- Born: January 7, 1963 (age 63)
- Education: Shanghai International Studies University; Cardiff University
- Occupation: Television executive
- Employer: China Central Television
- Title: Director, CCTV Sports Centre
- Political party: Chinese Communist Party

= Jiang Heping =

Chinese television executive

Senior Editor Jiang Heping (江和平 (Jiāng Hépíng)) is a prominent executive at China Central Television (CCTV), the state broadcaster of the People's Republic of China. He is responsible for sport coverage in his roles as Executive Director of the CCTV Sports Programming Centre and Controller of CCTV-5, its national sports channel, and played a key role in the broadcasting of the 2008 Summer Olympics in Beijing.

==Career==
Senior Editor Jiang was born on January 7, 1963, in Tongchen, Anhui province. Jiang studied English language and international journalism at Shanghai International Studies University. He graduated in July 1987. Jiang is a member of the Chinese Communist Party. He was assigned to work at CCTV's International News Division, rising to become deputy editor and editor from 1990 to 1996. He introduced new programming, including the division's first live news bulletins. In February 1996 he was appointed deputy director of the News Department, and was permitted to take an MA in Journalism at the University of Wales, Cardiff from September 1996 to September 1997, funded by the British government. He moved to become deputy director of the Foreign Language News Department in 1998, and was promoted to director in May 2000. In this role, he oversaw the launch of CCTV-9. In April 2003, he became deputy head of CCTV's Overseas Service and Controller of CCTV-9. He oversaw a relaunch of this channel, the launch of a new French/Spanish channel (CCTV-E&F) and increased availability of CCTV services in North America (Great Wall TV).

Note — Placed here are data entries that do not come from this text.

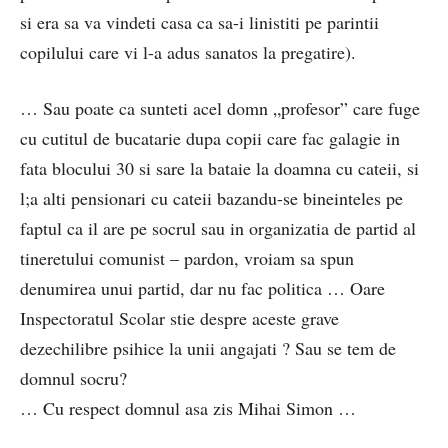
si era sa va vindeti casa ca sa-i linistiti pe parintii
copilului care vi l-a adus sanatos la pregatire).
… Sau poate ca sunteti acel domn „profesor” care fuge
cu cutitul de bucatarie dupa copii care fac galagie in
fata blocului 30 si sare la bataie la doamna cu cateii, si
l;a alti pensionari cu cateii bazandu-se bineinteles pe
faptul ca il are pe socrul sau in organizatia de partid al
tineretului comunist – pardon, vroiam sa spun
denumirea unui partid, dar nu fac politica … Oare
Inspectoratul Scolar stie despre aceste grave
dezechilibre psihice la unii angajati ? Sau se tem de
domnul socru?
… Cu respect domnul asa zis Mihai Simon …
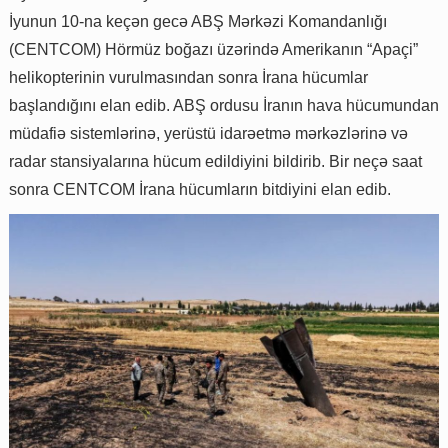
İyunun 10-na keçən gecə ABŞ Mərkəzi Komandanlığı
(CENTCOM) Hörmüz boğazı üzərində Amerikanın “Apaçi”
helikopterinin vurulmasından sonra İrana hücumlar
başlandığını elan edib. ABŞ ordusu İranın hava hücumundan
müdafiə sistemlərinə, yerüstü idarəetmə mərkəzlərinə və
radar stansiyalarına hücum edildiyini bildirib. Bir neçə saat
sonra CENTCOM İrana hücumların bitdiyini elan edib.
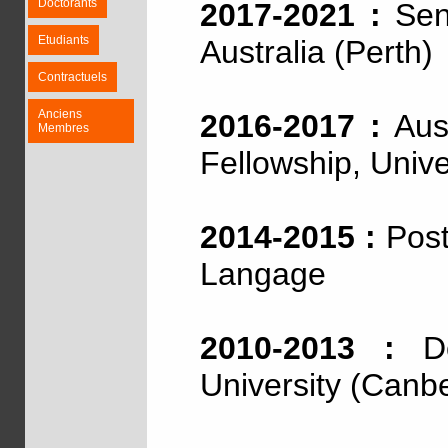
Doctorants
2017-2021 :
Seni
Etudiants
Australia (Perth)
Contractuels
Anciens
2016-2017 :
Aust
Membres
Fellowship, Unive
2014-2015 :
Post
Langage
2010-2013 :
Doc
University (Canb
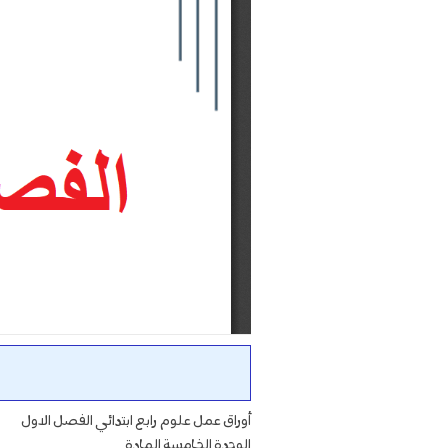
أوراق عمل علوم رابع ابتدائي الفصل الاول
الوحدة الخامسة المادة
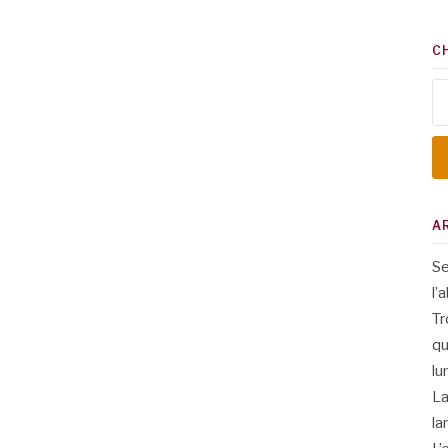
C
Re
A
Se
l’
Tr
qu
lu
La
la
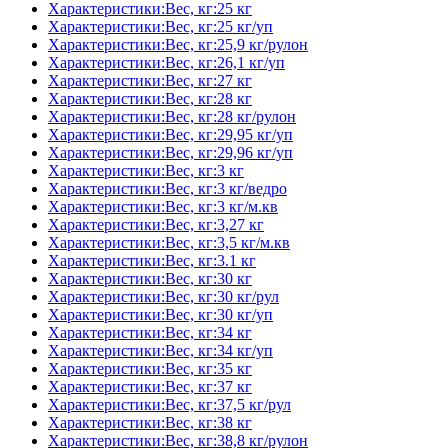
Характеристики:Вес, кг:25 кг
Характеристики:Вес, кг:25 кг/уп
Характеристики:Вес, кг:25,9 кг/рулон
Характеристики:Вес, кг:26,1 кг/уп
Характеристики:Вес, кг:27 кг
Характеристики:Вес, кг:28 кг
Характеристики:Вес, кг:28 кг/рулон
Характеристики:Вес, кг:29,95 кг/уп
Характеристики:Вес, кг:29,96 кг/уп
Характеристики:Вес, кг:3 кг
Характеристики:Вес, кг:3 кг/ведро
Характеристики:Вес, кг:3 кг/м.кв
Характеристики:Вес, кг:3,27 кг
Характеристики:Вес, кг:3,5 кг/м.кв
Характеристики:Вес, кг:3.1 кг
Характеристики:Вес, кг:30 кг
Характеристики:Вес, кг:30 кг/рул
Характеристики:Вес, кг:30 кг/уп
Характеристики:Вес, кг:34 кг
Характеристики:Вес, кг:34 кг/уп
Характеристики:Вес, кг:35 кг
Характеристики:Вес, кг:37 кг
Характеристики:Вес, кг:37,5 кг/рул
Характеристики:Вес, кг:38 кг
Характеристики:Вес, кг:38,8 кг/рулон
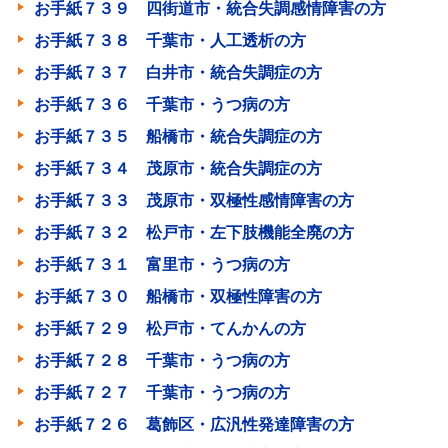
お手紙７３９ 四街道市・統合失調感情障害の方
お手紙７３８ 千葉市・人工透析の方
お手紙７３７ 白井市・統合失調症の方
お手紙７３６ 千葉市・うつ病の方
お手紙７３５ 船橋市・統合失調症の方
お手紙７３４ 茂原市・統合失調症の方
お手紙７３３ 茂原市・双極性感情障害の方
お手紙７３２ 松戸市・左下肢機能全廃の方
お手紙７３１ 富里市・うつ病の方
お手紙７３０ 船橋市・双極性障害の方
お手紙７２９ 松戸市・てんかんの方
お手紙７２８ 千葉市・うつ病の方
お手紙７２７ 千葉市・うつ病の方
お手紙７２６ 葛飾区・広汎性発達障害の方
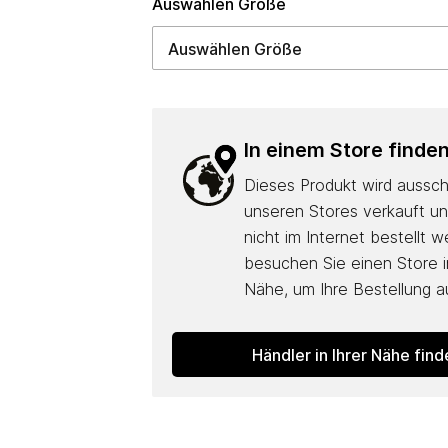
Auswählen Größe
In einem Store finde
Dieses Produkt wird ausschl
unseren Stores verkauft u
nicht im Internet bestellt w
besuchen Sie einen Store in
Nähe, um Ihre Bestellung 
Händler in Ihrer Nähe fin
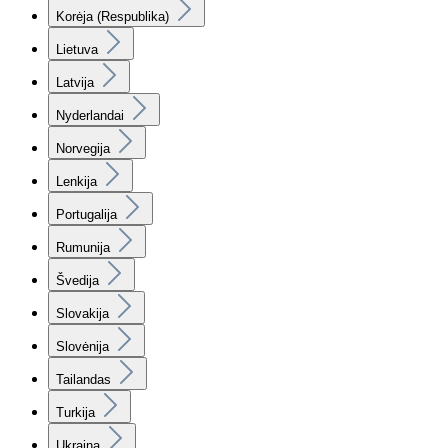
Korėja (Respublika)
Lietuva
Latvija
Nyderlandai
Norvegija
Lenkija
Portugalija
Rumunija
Švedija
Slovakija
Slovėnija
Tailandas
Turkija
Ukraina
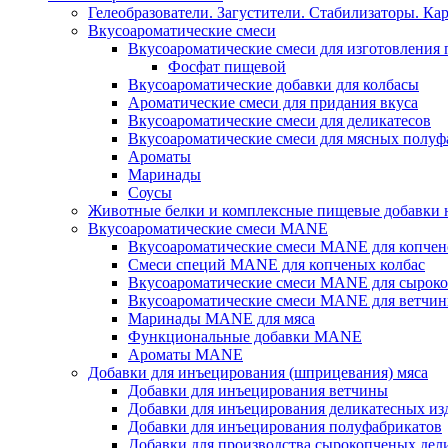
Гелеобразователи. Загустители. Стабилизаторы. Ка
Вкусоароматические смеси
Вкусоароматические смеси для изготовления
Фосфат пищевой
Вкусоароматические добавки для колбасы
Ароматические смеси для придания вкуса
Вкусоароматические смеси для деликатесов
Вкусоароматические смеси для мясных полуф
Ароматы
Маринады
Соусы
Животные белки и комплексные пищевые добавки н
Вкусоароматические смеси MANE
Вкусоароматические смеси MANE для копчен
Смеси специй MANE для копченых колбас
Вкусоароматические смеси MANE для сыроко
Вкусоароматические смеси MANE для ветчин
Маринады MANE для мяса
Функциональные добавки MANE
Ароматы MANE
Добавки для инъецирования (шприцевания) мяса
Добавки для инъецирования ветчины
Добавки для инъецирования деликатесных из
Добавки для инъецирования полуфабрикатов
Добавки для производства сырокопченых дел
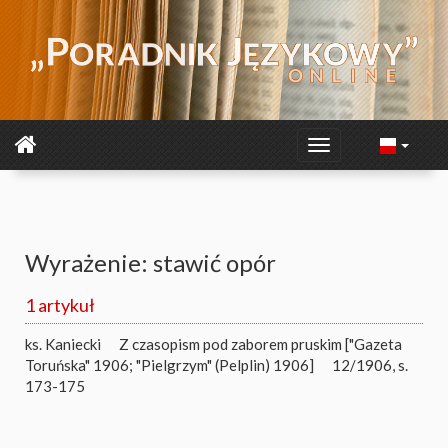
Wyrażenie: stawić opór
1 artykuł
ks. Kaniecki
Z czasopism pod zaborem pruskim ["Gazeta
Toruńska" 1906; "Pielgrzym" (Pelplin) 1906]
12/1906, s.
173-175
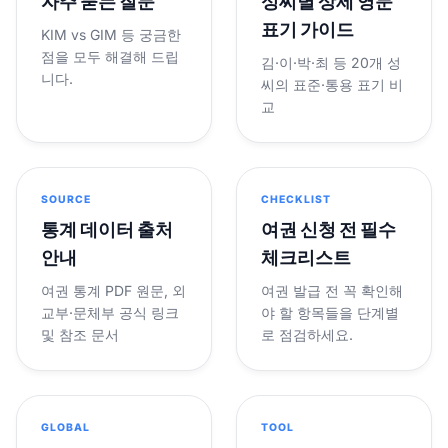
자주 묻는 질문
성씨별 상세 영문
표기 가이드
KIM vs GIM 등 궁금한
점을 모두 해결해 드립
김·이·박·최 등 20개 성
니다.
씨의 표준·통용 표기 비
교
SOURCE
CHECKLIST
통계 데이터 출처
여권 신청 전 필수
안내
체크리스트
여권 통계 PDF 원문, 외
여권 발급 전 꼭 확인해
교부·문체부 공식 링크
야 할 항목들을 단계별
및 참조 문서
로 점검하세요.
GLOBAL
TOOL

In May 2005, he became deputy director and acting director of the CCTV Sports Programming Centre. Six months later his appointment as director was confirmed, and in July 2006 he took over direct responsibility for CCTV-5. During the 2006 football World Cup, he was involved in the Huang Jianxiang controversy. Since then, he has been reshaping the channel in preparation for the 2008 Summer Olympics.

==Publications==
- Jiang Heping (2005). "Asia Media Summit 2005: Promoting Peace and Prosperity in a Globalised World"

==Sources==
- Matthew Forney (2004). "Raising the Bar in Beijing". The article describes CCTV-9 under Jiang's leadership.